The entrepreneur deceives him or herself into believing the
"value-added" by using the product exceeds the price the entrepreneur
must charge and the entrepreneur runs out of cash chasing a "vapor"
opportunity.
Compare this to a
person with some knowledge of software who works as an administrator in a large doctors' office who sees the need
for a similar product, but with a simplified set of features that will meet the
need. He or she sees that the product
can be developed, from the beginning, to have flexibility to handle additional
features, if a doctors' office is willing to pay for them. This person decides to team with a software
developer and designs the software to meet the real needs of a doctor's office
that have subtle, but very important, differences from the needs perceived by
our first entrepreneur. The bells and
whistles (that often cost more to develop than the basic product and often
cause more problems for the customer) are offered only as add-ons. This entrepreneur has a real chance of
succeeding.
What I've described
above happens very often. The first
entrepreneur conducted a superficial analysis of the problem he or she
perceived to exist and developed a product without knowing the subtle aspects
of the customer's problem that will be the difference between success and
failure of the product. This often
happens because of an arrogance on the part of the first type of entrepreneur
who thinks he or she can understand the customer's need and thinks he or she
knows the decision making process the potential customer will use in deciding
whether or not to pay money for the product.
In reviewing a
business plan, I always look for a section that walks the reader through the
thinking process of a potential customer in deciding to purchase the
product.
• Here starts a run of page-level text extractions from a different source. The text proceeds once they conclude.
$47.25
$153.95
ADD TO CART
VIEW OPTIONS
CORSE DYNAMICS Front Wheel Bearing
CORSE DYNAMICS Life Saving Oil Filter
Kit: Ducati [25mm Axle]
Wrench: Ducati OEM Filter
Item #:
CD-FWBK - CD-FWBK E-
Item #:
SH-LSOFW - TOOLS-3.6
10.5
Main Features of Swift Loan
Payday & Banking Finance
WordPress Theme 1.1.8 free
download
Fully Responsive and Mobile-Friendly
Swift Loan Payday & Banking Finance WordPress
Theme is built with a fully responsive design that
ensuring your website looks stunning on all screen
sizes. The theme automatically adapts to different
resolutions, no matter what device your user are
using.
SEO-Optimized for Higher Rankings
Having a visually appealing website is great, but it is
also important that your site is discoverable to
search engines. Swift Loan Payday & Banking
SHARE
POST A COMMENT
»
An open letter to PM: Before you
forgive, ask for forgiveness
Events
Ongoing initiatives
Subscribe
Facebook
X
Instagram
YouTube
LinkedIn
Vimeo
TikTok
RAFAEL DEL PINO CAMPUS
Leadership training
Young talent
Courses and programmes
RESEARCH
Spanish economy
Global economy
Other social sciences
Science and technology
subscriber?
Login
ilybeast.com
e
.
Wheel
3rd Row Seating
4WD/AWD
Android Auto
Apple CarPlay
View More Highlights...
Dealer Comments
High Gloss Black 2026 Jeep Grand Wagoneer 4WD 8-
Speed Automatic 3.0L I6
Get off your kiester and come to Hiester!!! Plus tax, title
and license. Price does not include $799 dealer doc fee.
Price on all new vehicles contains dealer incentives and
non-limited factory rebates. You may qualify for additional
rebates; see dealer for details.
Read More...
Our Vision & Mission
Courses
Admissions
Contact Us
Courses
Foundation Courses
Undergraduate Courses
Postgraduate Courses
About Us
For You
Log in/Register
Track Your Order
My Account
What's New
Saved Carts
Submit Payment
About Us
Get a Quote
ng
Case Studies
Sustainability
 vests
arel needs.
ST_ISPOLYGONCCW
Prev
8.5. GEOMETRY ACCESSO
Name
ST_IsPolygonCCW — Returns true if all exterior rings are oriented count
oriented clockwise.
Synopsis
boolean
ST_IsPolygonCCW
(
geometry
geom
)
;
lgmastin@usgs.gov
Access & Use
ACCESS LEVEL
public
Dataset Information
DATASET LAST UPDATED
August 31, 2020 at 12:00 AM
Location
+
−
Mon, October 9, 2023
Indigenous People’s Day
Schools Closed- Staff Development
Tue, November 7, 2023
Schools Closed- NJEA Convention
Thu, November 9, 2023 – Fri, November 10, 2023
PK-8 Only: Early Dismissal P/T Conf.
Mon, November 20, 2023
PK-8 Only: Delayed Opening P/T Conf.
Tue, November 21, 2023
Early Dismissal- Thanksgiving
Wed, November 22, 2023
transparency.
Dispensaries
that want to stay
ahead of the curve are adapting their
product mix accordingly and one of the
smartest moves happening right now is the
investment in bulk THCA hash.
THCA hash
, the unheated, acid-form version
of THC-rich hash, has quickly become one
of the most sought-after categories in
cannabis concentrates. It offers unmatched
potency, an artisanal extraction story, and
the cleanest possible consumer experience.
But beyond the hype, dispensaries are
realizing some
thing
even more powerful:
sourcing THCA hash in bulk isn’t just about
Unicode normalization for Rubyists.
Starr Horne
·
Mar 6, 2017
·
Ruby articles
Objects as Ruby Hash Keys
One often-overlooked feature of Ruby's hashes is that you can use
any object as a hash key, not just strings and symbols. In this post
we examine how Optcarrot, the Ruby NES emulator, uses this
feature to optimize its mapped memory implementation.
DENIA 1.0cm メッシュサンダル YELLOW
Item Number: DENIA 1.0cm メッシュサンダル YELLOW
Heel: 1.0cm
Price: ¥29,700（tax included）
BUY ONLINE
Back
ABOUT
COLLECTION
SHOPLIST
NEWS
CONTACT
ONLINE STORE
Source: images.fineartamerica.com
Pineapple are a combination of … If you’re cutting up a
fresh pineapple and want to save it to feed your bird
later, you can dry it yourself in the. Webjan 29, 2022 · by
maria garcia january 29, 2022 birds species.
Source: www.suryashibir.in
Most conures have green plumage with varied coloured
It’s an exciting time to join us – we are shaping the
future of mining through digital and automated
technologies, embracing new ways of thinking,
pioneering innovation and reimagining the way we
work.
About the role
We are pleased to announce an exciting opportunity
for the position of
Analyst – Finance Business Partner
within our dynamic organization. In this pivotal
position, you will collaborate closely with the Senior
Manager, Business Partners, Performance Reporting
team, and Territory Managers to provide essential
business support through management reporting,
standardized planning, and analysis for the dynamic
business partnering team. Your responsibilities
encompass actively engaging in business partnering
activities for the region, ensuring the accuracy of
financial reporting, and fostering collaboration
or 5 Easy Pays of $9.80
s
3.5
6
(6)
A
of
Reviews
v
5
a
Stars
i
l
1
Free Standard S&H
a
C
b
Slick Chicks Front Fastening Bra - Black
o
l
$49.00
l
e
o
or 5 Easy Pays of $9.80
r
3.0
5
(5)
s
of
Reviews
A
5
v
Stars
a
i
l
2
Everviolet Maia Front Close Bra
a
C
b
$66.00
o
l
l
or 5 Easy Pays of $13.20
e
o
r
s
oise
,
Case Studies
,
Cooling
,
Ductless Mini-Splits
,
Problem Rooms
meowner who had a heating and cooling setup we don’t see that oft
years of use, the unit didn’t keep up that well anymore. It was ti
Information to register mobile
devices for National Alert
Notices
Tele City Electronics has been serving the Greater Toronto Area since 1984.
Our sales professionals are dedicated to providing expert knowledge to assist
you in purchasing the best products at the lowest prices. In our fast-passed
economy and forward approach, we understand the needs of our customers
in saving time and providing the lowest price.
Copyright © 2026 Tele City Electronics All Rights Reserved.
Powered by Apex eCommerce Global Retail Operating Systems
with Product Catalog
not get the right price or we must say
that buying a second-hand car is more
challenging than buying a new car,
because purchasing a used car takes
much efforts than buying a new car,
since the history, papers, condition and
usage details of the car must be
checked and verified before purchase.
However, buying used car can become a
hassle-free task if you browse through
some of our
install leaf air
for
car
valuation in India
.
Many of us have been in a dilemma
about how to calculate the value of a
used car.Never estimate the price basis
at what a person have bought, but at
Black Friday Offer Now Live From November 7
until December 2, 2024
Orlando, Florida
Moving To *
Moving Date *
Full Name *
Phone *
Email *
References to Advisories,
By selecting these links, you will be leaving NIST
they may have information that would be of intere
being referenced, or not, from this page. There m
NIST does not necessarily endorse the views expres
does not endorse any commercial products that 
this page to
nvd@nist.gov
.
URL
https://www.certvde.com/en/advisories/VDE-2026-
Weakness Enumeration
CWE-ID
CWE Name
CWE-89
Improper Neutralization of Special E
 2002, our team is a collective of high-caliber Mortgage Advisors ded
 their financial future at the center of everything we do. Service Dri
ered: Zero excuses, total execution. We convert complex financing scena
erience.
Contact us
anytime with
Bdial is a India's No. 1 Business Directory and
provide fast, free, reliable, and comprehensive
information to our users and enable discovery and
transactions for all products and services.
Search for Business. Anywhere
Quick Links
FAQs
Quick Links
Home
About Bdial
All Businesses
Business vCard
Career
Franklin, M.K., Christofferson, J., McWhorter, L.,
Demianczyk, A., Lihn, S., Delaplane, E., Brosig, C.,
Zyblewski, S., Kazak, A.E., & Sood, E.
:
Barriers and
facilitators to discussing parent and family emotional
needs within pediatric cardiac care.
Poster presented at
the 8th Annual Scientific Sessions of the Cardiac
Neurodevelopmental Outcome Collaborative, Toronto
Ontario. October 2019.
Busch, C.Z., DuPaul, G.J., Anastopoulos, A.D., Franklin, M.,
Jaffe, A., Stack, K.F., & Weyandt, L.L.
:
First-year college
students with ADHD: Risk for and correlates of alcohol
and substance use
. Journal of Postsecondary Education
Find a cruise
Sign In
I very seldom find this
analysis and, when I ask the entrepreneur to verbally tell me, the entrepreneur
can only give me generalities that are useless.
Yet, when I ask someone like the second entrepreneur described above who
has had personal experience in dealing with the problem, he or she can usually
give a very good explanation of the customer's decision making process. Which of these entrepreneurs is likely to
raise capital from investors?
The lesson - team up
with a person with real experience at dealing with the problem you think you
can solve with your product; not by simply interviewing the person, but by making the person a part of your team!